(DATA EXCERPTS begins)

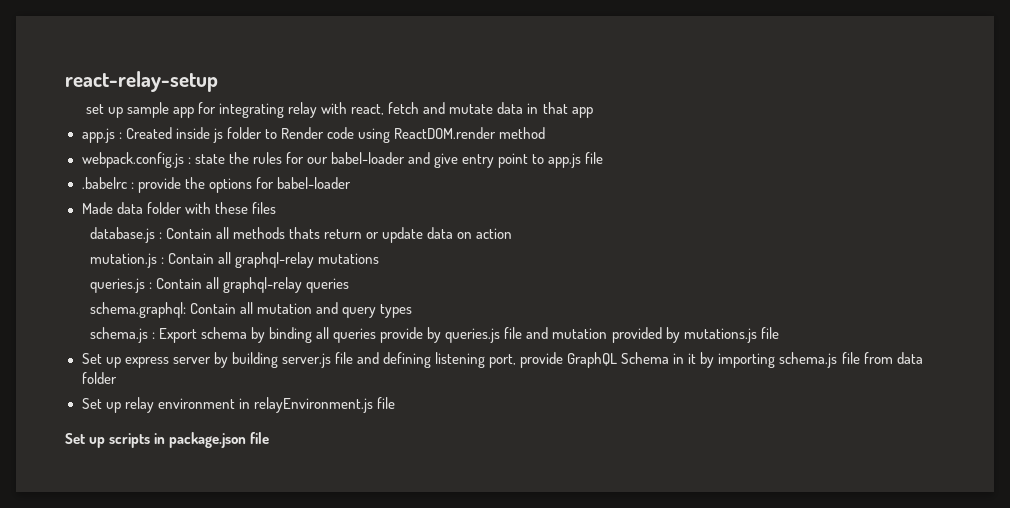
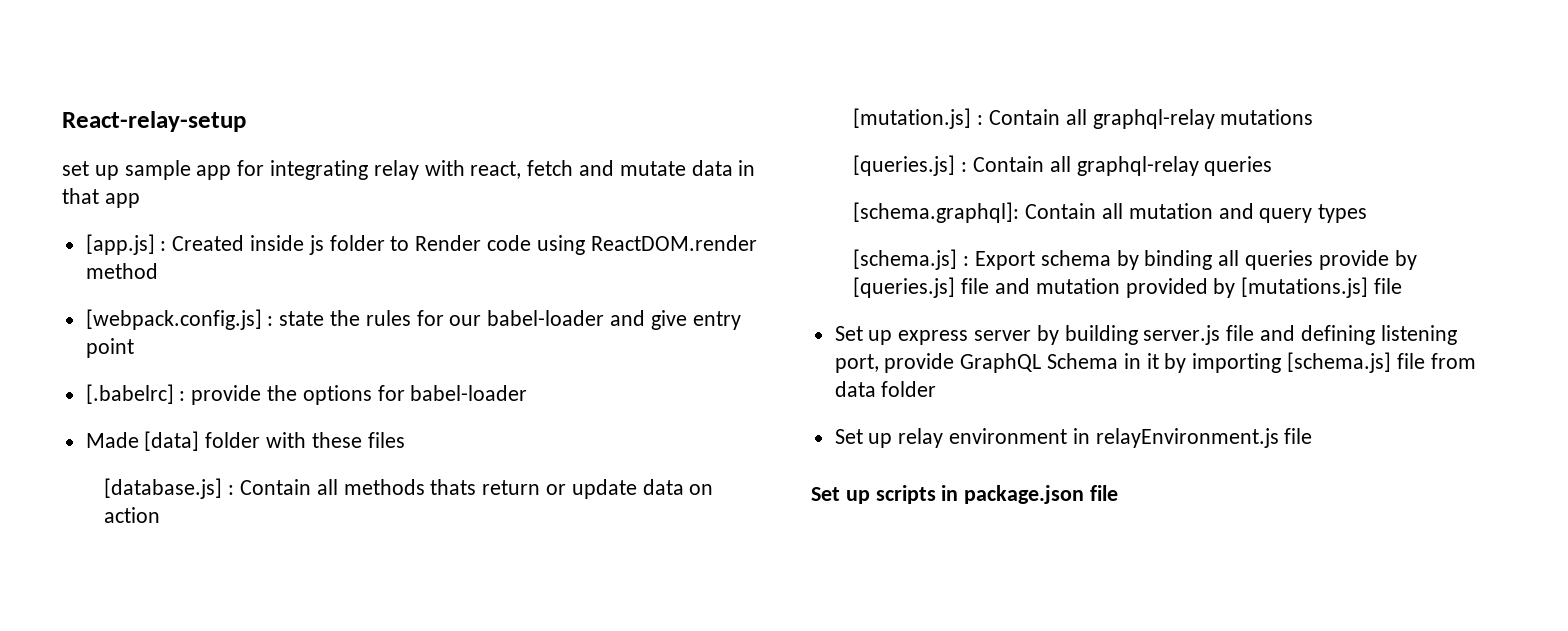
[65,71,218,92] react-relay-setup -> [62,111,246,132] React-relay-setup
[81,128,115,143] app.js -> [85,234,155,255] [app.js]
[81,152,184,168] webpack.config.js -> [85,309,262,330] [webpack.config.js]
[532,152,604,168] [81,177,127,189] to app.js file // .babelrc -> [85,384,174,404] // [.babelrc]
[116,202,143,214] data -> [144,431,200,451] [data]
[89,227,155,243] database.js -> [104,478,223,499] [database.js]
[89,253,157,268] mutation.js -> [853,108,972,129] [mutation.js]
[89,278,145,293] queries.js -> [853,155,956,176] [queries.js]
[89,302,186,318] schema.graphql: -> [853,202,1020,223] [schema.graphql]:
[89,327,148,343] schema.js -> [853,249,958,270] [schema.js]
[445,328,501,343] queries.js -> [853,277,956,298] [queries.js]
[683,328,757,343] mutations.js -> [1241,277,1369,298] [mutations.js]
[779,352,838,368] schema.js -> [1287,352,1392,373] [schema.js]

(DATA EXCERPTS ends)

### [WHAT IS BEING ASKED]
What is needed is an exact reproduction of the data, pictures excluded.

### [TASK ANSWER]
[65,71,218,92] react-relay-setup -> [62,111,246,132] React-relay-setup
[81,128,115,143] app.js -> [85,234,155,255] [app.js]
[81,152,184,168] webpack.config.js -> [85,309,262,330] [webpack.config.js]
[532,152,604,168] [81,177,127,189] to app.js file // .babelrc -> [85,384,174,404] // [.babelrc]
[116,202,143,214] data -> [144,431,200,451] [data]
[89,227,155,243] database.js -> [104,478,223,499] [database.js]
[89,253,157,268] mutation.js -> [853,108,972,129] [mutation.js]
[89,278,145,293] queries.js -> [853,155,956,176] [queries.js]
[89,302,186,318] schema.graphql: -> [853,202,1020,223] [schema.graphql]:
[89,327,148,343] schema.js -> [853,249,958,270] [schema.js]
[445,328,501,343] queries.js -> [853,277,956,298] [queries.js]
[683,328,757,343] mutations.js -> [1241,277,1369,298] [mutations.js]
[779,352,838,368] schema.js -> [1287,352,1392,373] [schema.js]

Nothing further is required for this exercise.